- [Problem details]: In the records that follow, count the lines where the string "along" appears, and give the count with nothing added.

- [Given data]:
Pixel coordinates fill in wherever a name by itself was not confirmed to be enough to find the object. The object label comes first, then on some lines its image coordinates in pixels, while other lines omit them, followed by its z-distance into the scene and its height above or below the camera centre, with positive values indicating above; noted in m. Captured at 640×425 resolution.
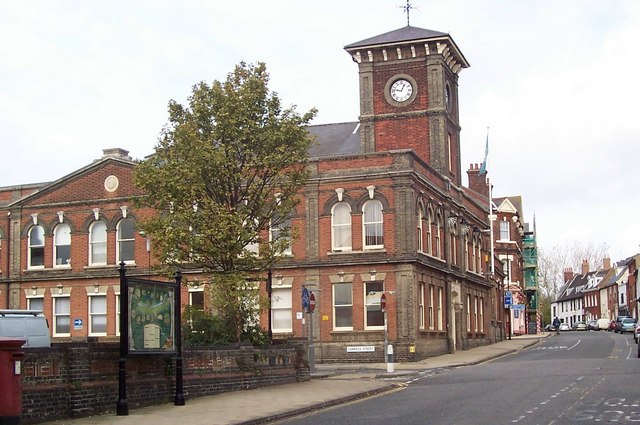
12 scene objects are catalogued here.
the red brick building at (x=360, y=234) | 41.91 +3.18
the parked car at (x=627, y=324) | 77.06 -3.01
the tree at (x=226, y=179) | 26.59 +3.55
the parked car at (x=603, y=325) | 105.00 -4.07
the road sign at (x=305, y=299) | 30.34 -0.09
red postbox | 13.73 -1.19
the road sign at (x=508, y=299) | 69.69 -0.58
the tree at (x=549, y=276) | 124.69 +2.07
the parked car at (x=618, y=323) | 80.92 -3.08
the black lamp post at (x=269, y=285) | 29.22 +0.40
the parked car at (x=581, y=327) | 116.03 -4.71
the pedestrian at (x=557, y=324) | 84.88 -3.18
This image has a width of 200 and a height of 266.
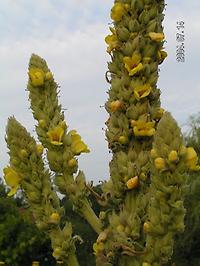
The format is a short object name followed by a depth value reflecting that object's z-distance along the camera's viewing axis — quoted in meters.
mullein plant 0.35
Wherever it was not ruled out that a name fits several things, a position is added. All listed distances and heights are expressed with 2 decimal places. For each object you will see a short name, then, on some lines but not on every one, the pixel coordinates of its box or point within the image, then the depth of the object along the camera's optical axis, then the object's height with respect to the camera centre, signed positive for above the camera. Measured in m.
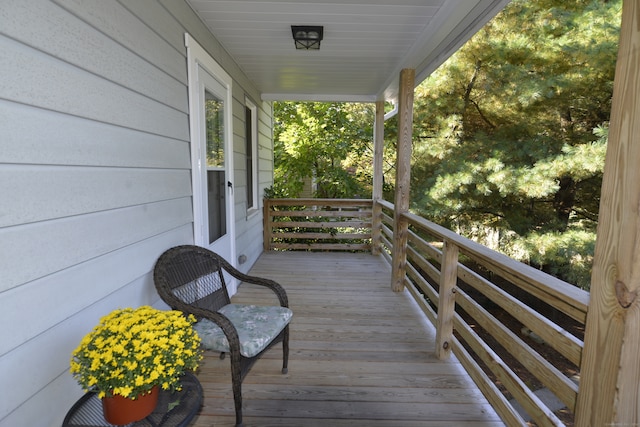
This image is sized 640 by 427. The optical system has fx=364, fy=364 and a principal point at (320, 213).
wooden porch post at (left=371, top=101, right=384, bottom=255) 5.21 -0.10
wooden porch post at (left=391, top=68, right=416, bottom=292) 3.32 -0.04
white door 2.39 +0.10
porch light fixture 2.64 +0.98
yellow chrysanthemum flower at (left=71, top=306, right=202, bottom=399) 1.05 -0.56
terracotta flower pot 1.08 -0.73
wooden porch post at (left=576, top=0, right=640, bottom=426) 0.89 -0.23
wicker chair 1.63 -0.77
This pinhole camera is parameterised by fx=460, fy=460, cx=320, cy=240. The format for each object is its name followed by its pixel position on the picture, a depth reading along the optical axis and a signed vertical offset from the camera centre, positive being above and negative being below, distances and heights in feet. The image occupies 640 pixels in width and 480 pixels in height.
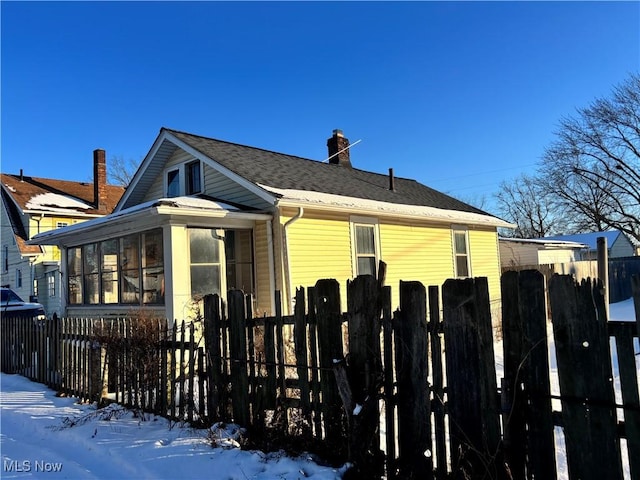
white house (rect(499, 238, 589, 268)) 90.22 +3.59
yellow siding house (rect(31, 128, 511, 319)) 31.32 +3.89
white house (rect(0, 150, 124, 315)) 80.89 +13.79
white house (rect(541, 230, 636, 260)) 136.98 +7.77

- [Reply]: 3